* [EXERCISE INPUTS]
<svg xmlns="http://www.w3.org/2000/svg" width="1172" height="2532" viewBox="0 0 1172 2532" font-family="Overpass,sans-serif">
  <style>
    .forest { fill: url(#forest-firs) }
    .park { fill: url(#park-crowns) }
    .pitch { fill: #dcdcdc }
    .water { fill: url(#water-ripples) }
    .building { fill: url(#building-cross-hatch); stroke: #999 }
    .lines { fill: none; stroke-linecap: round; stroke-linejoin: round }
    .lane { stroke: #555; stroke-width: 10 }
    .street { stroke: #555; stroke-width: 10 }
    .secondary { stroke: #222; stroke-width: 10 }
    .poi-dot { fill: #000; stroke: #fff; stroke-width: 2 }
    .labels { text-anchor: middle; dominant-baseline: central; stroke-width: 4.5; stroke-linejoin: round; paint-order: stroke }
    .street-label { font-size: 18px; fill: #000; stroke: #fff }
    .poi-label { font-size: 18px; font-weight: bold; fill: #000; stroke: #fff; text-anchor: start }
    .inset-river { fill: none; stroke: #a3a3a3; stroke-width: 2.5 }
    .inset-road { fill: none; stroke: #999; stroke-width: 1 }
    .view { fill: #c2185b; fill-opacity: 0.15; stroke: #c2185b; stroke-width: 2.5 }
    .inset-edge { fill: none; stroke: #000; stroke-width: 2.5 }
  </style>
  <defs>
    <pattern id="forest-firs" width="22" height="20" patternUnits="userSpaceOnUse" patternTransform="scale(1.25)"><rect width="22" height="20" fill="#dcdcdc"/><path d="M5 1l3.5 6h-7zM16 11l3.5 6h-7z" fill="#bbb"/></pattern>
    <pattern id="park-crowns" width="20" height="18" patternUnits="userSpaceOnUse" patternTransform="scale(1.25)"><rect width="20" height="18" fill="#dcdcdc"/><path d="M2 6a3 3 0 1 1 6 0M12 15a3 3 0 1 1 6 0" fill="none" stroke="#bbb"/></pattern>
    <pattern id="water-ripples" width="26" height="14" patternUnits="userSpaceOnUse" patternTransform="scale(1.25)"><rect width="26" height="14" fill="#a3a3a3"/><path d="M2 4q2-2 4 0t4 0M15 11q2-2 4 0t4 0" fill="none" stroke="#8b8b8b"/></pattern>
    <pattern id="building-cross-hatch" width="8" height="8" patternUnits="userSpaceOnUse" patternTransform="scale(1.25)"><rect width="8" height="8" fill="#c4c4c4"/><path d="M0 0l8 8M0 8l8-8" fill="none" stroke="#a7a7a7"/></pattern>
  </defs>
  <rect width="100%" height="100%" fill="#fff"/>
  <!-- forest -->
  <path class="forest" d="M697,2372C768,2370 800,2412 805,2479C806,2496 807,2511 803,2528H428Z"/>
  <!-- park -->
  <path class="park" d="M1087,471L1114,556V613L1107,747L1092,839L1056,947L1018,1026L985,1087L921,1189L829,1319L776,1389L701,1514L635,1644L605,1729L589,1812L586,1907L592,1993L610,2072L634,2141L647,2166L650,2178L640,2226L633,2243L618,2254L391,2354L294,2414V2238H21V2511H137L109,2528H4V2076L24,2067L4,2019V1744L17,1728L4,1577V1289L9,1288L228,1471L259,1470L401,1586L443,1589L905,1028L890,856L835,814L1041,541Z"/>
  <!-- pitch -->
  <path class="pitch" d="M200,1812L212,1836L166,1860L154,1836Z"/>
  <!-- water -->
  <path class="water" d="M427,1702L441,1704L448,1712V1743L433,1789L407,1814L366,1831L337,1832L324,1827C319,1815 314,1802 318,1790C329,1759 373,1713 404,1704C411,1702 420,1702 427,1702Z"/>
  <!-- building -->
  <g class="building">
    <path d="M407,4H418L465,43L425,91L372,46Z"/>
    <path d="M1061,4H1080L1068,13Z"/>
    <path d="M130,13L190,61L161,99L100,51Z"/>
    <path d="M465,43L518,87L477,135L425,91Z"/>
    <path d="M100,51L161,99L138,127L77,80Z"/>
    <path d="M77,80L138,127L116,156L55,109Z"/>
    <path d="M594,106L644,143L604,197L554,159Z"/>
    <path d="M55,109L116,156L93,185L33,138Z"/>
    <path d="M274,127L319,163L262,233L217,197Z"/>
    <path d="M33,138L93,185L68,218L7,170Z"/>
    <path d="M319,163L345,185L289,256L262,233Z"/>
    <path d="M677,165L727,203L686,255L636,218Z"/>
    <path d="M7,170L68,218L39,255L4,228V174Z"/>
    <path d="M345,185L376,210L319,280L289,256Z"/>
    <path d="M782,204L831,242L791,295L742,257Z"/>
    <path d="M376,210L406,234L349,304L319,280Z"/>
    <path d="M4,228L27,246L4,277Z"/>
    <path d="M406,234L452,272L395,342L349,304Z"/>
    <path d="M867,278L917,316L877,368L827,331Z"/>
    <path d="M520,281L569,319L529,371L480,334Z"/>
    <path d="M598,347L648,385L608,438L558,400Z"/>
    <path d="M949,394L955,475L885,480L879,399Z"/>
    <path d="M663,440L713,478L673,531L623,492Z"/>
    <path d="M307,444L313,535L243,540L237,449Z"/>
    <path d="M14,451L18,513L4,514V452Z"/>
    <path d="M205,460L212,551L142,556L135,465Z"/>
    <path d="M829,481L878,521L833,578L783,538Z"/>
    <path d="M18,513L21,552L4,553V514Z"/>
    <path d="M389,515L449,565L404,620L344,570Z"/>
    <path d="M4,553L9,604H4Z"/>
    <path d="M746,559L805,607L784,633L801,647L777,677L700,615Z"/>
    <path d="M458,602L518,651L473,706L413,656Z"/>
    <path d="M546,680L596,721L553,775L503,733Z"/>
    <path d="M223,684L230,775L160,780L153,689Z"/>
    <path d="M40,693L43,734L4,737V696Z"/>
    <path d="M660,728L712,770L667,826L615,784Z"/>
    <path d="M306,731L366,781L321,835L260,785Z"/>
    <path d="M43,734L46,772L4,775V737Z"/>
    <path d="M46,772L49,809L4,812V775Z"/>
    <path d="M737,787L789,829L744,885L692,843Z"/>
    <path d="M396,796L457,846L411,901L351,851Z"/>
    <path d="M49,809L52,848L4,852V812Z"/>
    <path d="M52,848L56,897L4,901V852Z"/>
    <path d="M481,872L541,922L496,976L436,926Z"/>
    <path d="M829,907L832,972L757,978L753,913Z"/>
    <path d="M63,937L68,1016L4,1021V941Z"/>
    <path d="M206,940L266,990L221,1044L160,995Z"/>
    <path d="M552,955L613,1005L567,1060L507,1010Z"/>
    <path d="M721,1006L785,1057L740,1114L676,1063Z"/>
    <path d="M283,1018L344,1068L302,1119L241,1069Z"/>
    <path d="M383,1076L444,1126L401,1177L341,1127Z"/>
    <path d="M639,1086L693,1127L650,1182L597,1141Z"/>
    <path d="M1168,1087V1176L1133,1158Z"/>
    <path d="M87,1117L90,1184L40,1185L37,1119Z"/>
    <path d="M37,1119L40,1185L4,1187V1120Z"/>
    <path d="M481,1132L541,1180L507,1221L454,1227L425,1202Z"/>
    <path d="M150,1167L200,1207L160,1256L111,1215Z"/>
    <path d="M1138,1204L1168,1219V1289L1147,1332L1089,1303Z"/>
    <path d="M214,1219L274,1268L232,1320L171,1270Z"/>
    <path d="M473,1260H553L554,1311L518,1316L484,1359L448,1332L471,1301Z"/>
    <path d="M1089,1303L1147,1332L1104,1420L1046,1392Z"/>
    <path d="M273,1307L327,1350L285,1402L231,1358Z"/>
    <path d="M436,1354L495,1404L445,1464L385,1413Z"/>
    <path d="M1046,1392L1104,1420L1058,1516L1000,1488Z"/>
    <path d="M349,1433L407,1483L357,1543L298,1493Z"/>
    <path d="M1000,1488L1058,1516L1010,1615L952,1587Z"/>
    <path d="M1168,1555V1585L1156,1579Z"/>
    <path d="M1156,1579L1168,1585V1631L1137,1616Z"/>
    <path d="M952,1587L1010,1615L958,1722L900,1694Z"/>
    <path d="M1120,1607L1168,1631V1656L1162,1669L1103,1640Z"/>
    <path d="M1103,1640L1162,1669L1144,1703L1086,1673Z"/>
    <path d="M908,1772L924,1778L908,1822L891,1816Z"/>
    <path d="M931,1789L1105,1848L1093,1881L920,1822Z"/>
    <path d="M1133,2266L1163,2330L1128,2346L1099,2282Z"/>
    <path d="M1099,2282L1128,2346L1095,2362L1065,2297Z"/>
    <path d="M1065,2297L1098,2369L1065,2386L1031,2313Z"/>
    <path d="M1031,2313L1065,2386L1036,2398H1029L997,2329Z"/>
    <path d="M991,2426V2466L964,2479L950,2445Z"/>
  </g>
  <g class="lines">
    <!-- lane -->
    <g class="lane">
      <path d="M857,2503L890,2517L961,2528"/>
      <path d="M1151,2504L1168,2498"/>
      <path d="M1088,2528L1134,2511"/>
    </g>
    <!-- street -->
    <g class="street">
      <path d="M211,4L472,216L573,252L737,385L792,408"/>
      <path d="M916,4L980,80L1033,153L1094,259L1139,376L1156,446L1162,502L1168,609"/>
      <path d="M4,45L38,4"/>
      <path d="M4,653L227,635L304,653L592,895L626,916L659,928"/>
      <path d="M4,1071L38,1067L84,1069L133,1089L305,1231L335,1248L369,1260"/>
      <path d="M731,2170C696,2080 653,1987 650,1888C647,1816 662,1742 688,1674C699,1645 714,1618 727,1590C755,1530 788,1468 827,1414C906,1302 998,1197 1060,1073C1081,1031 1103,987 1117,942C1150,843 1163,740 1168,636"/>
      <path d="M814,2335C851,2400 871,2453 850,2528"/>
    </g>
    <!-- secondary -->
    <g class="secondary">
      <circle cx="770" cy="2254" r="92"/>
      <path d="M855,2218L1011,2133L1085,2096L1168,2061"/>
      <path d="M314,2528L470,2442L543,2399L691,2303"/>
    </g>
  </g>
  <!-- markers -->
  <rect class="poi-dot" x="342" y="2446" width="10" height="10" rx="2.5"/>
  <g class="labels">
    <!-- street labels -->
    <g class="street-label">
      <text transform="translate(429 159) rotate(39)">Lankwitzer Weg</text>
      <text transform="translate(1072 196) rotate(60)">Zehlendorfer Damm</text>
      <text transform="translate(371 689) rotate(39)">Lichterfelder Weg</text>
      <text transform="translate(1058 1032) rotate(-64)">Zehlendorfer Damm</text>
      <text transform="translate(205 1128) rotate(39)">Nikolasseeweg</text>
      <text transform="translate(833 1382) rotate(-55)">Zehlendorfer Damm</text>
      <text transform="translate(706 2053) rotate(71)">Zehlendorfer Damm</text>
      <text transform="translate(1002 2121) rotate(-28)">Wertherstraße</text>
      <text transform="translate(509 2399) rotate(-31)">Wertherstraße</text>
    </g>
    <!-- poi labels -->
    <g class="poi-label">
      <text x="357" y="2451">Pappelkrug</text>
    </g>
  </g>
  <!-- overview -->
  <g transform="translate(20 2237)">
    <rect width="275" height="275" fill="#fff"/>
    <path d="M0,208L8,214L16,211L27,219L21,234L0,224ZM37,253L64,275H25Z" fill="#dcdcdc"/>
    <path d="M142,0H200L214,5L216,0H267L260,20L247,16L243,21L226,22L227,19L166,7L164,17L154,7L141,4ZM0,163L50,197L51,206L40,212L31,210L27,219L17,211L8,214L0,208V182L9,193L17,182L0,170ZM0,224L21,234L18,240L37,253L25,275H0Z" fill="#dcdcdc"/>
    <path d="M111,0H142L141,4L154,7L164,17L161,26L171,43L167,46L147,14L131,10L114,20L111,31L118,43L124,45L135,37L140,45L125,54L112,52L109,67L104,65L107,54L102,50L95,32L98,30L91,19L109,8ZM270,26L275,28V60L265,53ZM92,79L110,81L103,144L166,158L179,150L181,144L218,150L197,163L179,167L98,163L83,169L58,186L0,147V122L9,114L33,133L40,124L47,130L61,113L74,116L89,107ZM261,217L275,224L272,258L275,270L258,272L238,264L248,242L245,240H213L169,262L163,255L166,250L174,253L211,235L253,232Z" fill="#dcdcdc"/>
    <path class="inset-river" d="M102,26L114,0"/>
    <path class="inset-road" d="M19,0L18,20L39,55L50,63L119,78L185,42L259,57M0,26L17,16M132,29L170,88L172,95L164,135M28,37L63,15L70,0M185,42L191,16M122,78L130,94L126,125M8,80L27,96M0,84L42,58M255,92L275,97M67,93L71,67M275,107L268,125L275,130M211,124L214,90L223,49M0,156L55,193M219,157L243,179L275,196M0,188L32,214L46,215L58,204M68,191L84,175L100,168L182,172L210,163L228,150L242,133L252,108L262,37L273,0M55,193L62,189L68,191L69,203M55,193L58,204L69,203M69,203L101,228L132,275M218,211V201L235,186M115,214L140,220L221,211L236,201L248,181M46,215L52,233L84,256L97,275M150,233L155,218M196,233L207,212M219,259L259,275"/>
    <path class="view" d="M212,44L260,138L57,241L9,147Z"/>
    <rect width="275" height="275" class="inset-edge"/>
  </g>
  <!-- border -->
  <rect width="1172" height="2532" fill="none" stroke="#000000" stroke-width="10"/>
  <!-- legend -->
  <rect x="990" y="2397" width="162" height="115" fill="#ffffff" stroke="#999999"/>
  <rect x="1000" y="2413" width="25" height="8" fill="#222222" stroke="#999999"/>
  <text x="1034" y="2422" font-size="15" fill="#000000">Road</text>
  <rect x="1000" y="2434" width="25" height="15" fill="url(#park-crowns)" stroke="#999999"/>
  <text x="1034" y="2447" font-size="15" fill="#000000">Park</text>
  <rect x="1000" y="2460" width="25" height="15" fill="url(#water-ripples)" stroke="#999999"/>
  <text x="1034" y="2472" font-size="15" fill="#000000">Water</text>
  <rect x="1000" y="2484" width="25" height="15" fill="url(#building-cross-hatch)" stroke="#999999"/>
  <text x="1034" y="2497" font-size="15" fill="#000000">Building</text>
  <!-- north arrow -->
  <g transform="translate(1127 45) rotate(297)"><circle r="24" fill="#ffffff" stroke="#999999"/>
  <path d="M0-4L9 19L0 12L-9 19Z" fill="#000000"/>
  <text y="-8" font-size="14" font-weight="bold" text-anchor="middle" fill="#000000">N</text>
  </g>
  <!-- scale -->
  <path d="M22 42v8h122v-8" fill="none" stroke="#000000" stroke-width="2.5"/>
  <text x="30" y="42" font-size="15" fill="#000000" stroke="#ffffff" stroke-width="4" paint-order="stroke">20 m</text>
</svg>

* [WHAT YOU ARE ASKED TO DO]
Pick out every line above that contains the word "middle" and copy it.

* [EXERCISE RESULT]
    .labels { text-anchor: middle; dominant-baseline: central; stroke-width: 4.5; stroke-linejoin: round; paint-order: stroke }
  <text y="-8" font-size="14" font-weight="bold" text-anchor="middle" fill="#000000">N</text>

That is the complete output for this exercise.